DETAIL.ID, Jambi – Masyarakat Desa Pemayungan, Kabupaten Tebo, Provinsi Jambi meminta agar Badan Koordinasi Penanaman Modal (BKPM) mencabut Surat Keputusan (SK) Nomor: 7/1/IUPHHK-HA/PMDN/2015 tanggal 24 Juli 2015 yang diberikan kepada PT Alam Bukit Tigapuluh (ABT).
Gara-gara SK itu, perusahaan yang disebut-sebut milik Yayasan World Wide Fund (WWF) Indonesia dan didanai oleh Kreditanstalt für Wiederaufbau (KfW) Jerman ini, telah terus-terusan membikin gaduh di desa mereka, bahkan sejak setahun setelah SK itu nongol.
Macam-macam derita yang dirasakan oleh masyarakat sejak perusahaan yang bermula dari Proyek Restorasi Alam Bukit Tigapuluh bikinan WWF, Frankfurt Zoological Society (FZS), The Orangutan Project dan KFW ini, hadir di Desa Pemayungan.
Mulai dari tiga orang masuk penjara gara-gara dituduh merambah kawasan hutan, seorang warga masuk rumah sakit akibat dihajar sekuriti, hingga ada pula dua orang warga kena ancam senjata laras panjang.
Sepekan belakangan, warga kembali dibikin kesal lantaran perusahaan tiba-tiba saja memboyong batang-batang beton berdiamater 10 sentimeter dan panjang 130 sentimeter ke pekarangan kantor desa. Sebagian malah langsung dibawa ke lahan-lahan warga dan kemudian ditancapkan.
“Cara-cara inilah yang membikin masyarakat resah. Sebab lahan warga telah dipasangi dipatok oleh perusahaan. Yang membikin kami makin kesal, perusahaan memanfaatkan oknum pegawai kehutanan menakut-nakuti warga dengan menyebut bahwa apa yang dilakukan oleh perusahaan adalah atas perintah Presiden Prabowo,” kata Ketua Badan Permusyawaratan Desa (BPD) Desa Pemayungan, Islahamdan, dalam konfrensi pers yang digelar di lantai dua kantor Wahana Lingkungan Hidup (WALHI) Provinsi Jambi, di kawasan jalan Wijaya Kusuma Kota Jambi pada Rabu, 11 Desember 2024.
Lelaki 46 tahun ini ditemani oleh Ketua Lembaga Adat Melayu (LAM) Desa Pemayungan, Abdul Murod, perwakilan masyarakat, Hasan dan Direktur Eksekutif Walhi Jambi, Abdullah.
Pj Kepala Desa Pemayungan Radian, Sekdes Pemayungan Hadinata, Kadus 1 Desa Pemayungan Rahman, bersama sejumlah warga lain, berbaur bersama wartawan yang hadir.
Hasan sendiri tak menampik deretan musabab keresahan masyarakat yang disampaikan oleh Islahamdan tadi. “Kami sendiri pernah diintimidasi oleh aparat. Dibilang kami merambah kawasan hutan. Lalu saya meminta bukti-bukti kawasan hutan itu berdasarkan regulasi yang ada. Tapi sampai sekarang tidak pernah ditunjukkan,” katanya.

> _DATA YANG DISEDIAKAN_:
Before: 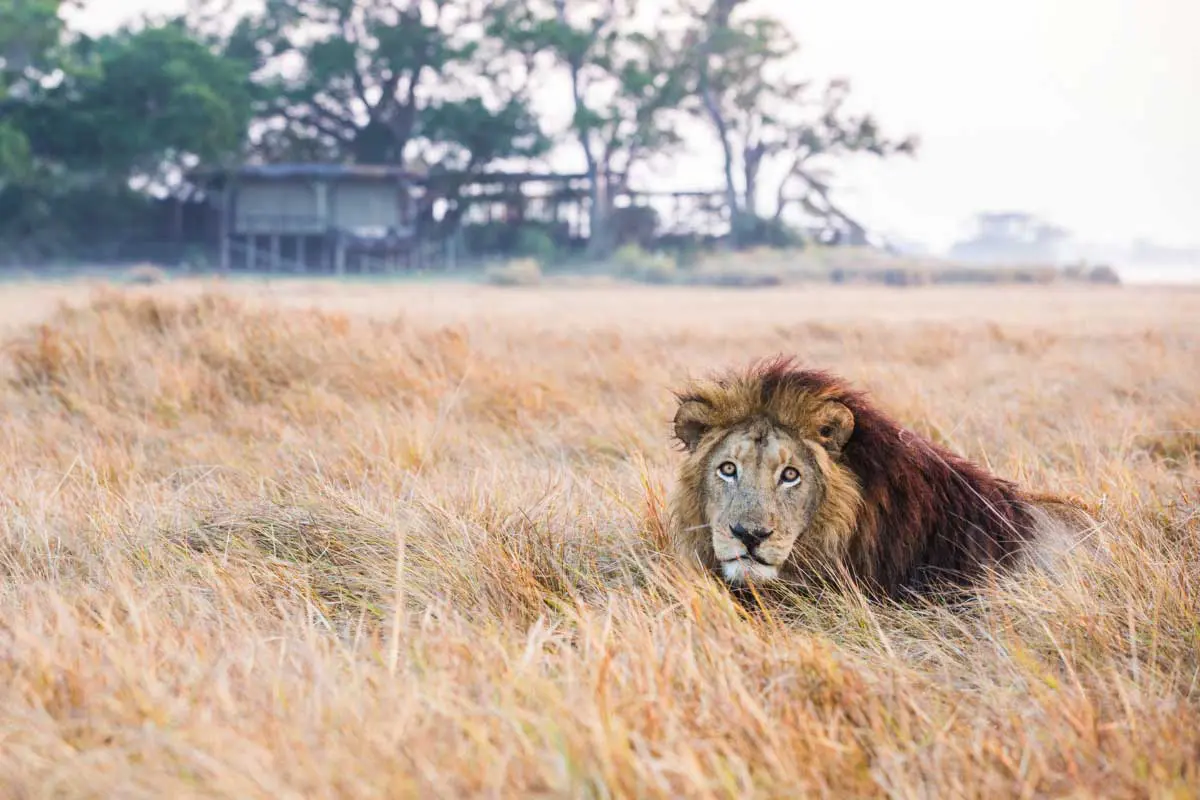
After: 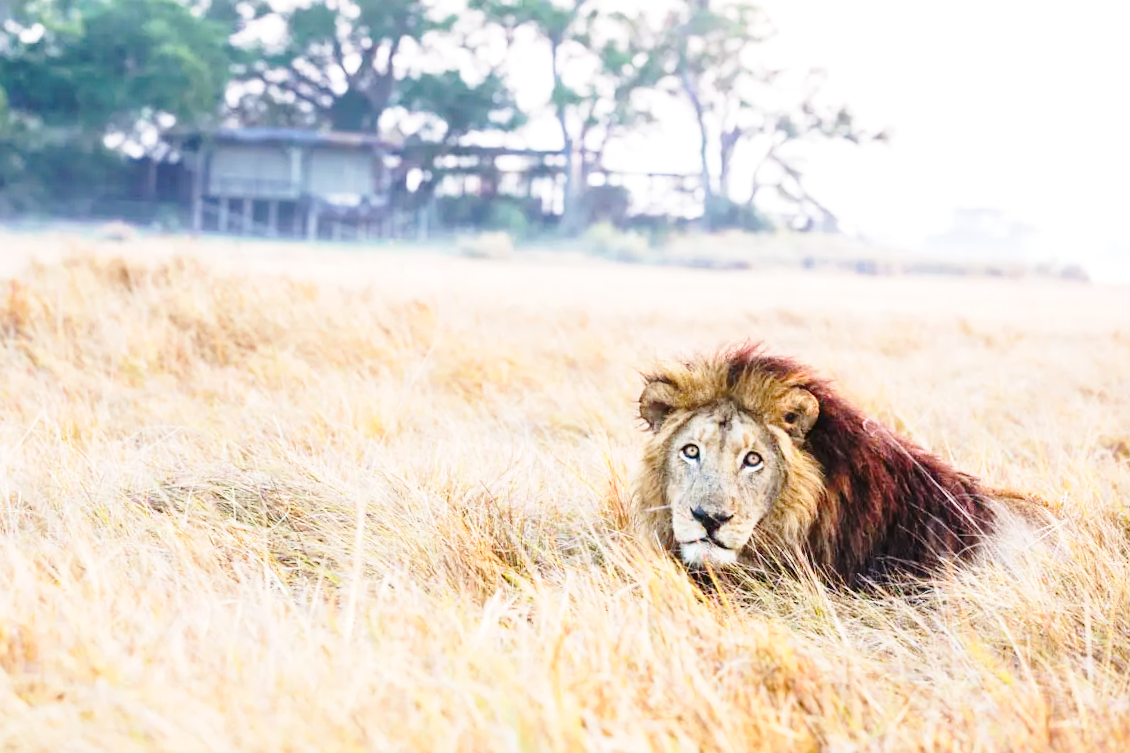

> _SOAL LATIHAN_:
1. Dalam berita tentang Desa Pemayungan, apa yang diminta masyarakat desa tersebut kepada BKPM?
2. Lanjutkan berita tentang keresahan warga Desa Pemayungan setelah kalimat terakhir yang tercantum.

> _JAWABAN LATIHAN_:
1. Masyarakat meminta BKPM mencabut SK Nomor 7/1/IUPHHK-HA/PMDN/2015 tanggal 24 Juli 2015 yang diberikan kepada PT Alam Bukit Tigapuluh (ABT).

2.
Yang membikin masyarakat tidak senang kata Murad, warga telah lebih dulu berada dan mengusai lahan di areal yang diklaim perusahaan tadi, sudah sejak tahun 2007. Sementara perusahaan baru mendapat izin penunjukan dari BKPM pada tahun 2015.
Pada amar kedua SK penunjukan itu disebutkan bahwa Luas dan letak definitif areal kerja perusahaan, ditetapkan oleh Menteri Lingkungan Hidup dan Kehutanan setelah melakukan penataan batas di lapangan.
Lalu di amar keempat, perusahaan diminta melakukan penataan batas areal kerja paling lambat setahun sejak SK itu diberikan.
Amar ketujuh, apabila pada areal izin ditemukan lahan yang telah menjadi tanah milik, perkampungan, tegalan, persawahan, dikeluarkan dari areal kerja perusahaan.
“Sampai sekarang proses penataan batas itu tidak pernah dilakukan perusahaan, yang ada justru ngotot mengklaim lahan menjadi milik masyarakat adalah konsesinya,” ujar Murad.
Lelaki 60 tahun ini tegas-tegas menyebut, masyarakat sebetulnya tidak alergi dengan kehadiran perusahaan di kampung mereka sepanjang perusahaan mematuhi aturan hukum yang ada.
“Dan itu sudah pernah kami tuangkan dalam berita acara rapat yang kami lakukan pada 12 Juni 2024 lalu. Inti hasil rapat itu, masyarakat menerima kehadiran perusahaan sepanjang tidak mengganggu hak-hak masyarakat,” ujarnya.
Sebagai desa yang sudah sejak tahun 2011 silam menjadi binaan Walhi Jambi, kata Abdullah, sudah banyak yang sudah mereka lakukan untuk bisa terlepas dari kungkungan perusahaan.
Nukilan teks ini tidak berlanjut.